**** GIVEN ENTRIES

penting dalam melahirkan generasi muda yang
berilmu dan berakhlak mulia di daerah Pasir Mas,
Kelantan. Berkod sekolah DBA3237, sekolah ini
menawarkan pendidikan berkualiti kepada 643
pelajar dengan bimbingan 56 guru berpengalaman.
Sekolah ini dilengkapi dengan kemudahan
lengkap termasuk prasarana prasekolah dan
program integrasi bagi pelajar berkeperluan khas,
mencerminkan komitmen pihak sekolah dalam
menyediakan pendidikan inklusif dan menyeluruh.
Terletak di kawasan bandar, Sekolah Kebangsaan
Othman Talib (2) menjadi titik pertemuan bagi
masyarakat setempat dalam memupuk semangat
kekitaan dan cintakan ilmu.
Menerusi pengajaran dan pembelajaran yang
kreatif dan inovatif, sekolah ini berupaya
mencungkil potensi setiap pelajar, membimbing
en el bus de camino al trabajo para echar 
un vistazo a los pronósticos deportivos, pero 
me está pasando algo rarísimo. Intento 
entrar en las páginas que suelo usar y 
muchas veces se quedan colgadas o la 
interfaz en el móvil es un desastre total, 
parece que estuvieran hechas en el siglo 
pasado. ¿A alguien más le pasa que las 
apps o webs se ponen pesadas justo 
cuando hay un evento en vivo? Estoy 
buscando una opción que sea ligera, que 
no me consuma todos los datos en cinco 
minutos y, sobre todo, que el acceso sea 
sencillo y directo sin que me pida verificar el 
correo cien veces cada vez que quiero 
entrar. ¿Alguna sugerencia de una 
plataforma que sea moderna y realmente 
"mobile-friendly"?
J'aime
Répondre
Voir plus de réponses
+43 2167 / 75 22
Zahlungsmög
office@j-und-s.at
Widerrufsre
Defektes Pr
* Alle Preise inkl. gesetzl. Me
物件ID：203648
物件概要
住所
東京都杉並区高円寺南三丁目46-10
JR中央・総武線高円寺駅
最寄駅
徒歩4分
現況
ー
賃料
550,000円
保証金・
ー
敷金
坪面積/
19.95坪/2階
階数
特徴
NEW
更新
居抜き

********

> **THE PROBLEM**: Only the lines from the one with "Menerusi pengajaran dan pembelajaran yang" through the final line above should be repeated, each exactly as written.

> **EXERCISE ANSWER**:
Menerusi pengajaran dan pembelajaran yang
kreatif dan inovatif, sekolah ini berupaya
mencungkil potensi setiap pelajar, membimbing
en el bus de camino al trabajo para echar 
un vistazo a los pronósticos deportivos, pero 
me está pasando algo rarísimo. Intento 
entrar en las páginas que suelo usar y 
muchas veces se quedan colgadas o la 
interfaz en el móvil es un desastre total, 
parece que estuvieran hechas en el siglo 
pasado. ¿A alguien más le pasa que las 
apps o webs se ponen pesadas justo 
cuando hay un evento en vivo? Estoy 
buscando una opción que sea ligera, que 
no me consuma todos los datos en cinco 
minutos y, sobre todo, que el acceso sea 
sencillo y directo sin que me pida verificar el 
correo cien veces cada vez que quiero 
entrar. ¿Alguna sugerencia de una 
plataforma que sea moderna y realmente 
"mobile-friendly"?
J'aime
Répondre
Voir plus de réponses
+43 2167 / 75 22
Zahlungsmög
office@j-und-s.at
Widerrufsre
Defektes Pr
* Alle Preise inkl. gesetzl. Me
物件ID：203648
物件概要
住所
東京都杉並区高円寺南三丁目46-10
JR中央・総武線高円寺駅
最寄駅
徒歩4分
現況
ー
賃料
550,000円
保証金・
ー
敷金
坪面積/
19.95坪/2階
階数
特徴
NEW
更新
居抜き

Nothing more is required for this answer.